Monday, Mar. 28, 1932
Winesap Savior
In Yakima, Wash, and up & down the Shenandoah Valley, U. S. Ambassador Walter Evans Edge was last week gratefully known as "the man who saved the Winesaps." The French embargo on all fresh fruit from the U. S. (and particularly apples) was broken.
Ambassador Edge had more than an official interest in the embargo. He is heartily fond of greens. Objecting to the pale and bloated asperge blanche of France, he imports his own green asparagus from New Jersey. The Ambassador frequently chomps in Paris a crisp U. S. apple. Last week 500 tons of such apples, valued at $100,000, lay on the docks at Havre, kept out of the country as suspected carriers of the pernicious San Jose scale (TIME, March 21).

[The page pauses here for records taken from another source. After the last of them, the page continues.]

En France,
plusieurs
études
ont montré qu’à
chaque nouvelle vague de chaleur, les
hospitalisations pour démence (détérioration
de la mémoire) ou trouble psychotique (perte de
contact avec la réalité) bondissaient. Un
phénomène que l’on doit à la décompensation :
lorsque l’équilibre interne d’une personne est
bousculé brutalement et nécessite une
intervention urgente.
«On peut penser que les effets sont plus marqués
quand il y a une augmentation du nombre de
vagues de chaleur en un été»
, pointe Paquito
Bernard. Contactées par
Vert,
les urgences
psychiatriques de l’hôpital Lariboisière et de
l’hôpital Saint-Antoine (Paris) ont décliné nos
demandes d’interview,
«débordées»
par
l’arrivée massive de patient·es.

Ambassador Edge put on his hat and called his car. By nightfall he had a promise from the Ministry of Agriculture that the apples would be admitted as soon as passed by sanitary inspectors. That was not the limit of his victory. In future, only apples packed in barrels need be inspected. De Luxe Winesaps from Oregon, tissue-wrapped and in boxes, may enter France without question. Grateful importers offered to build a $40,000 apple shed on the Havre docks where blue-capped douaniers could inspect apples in comfort.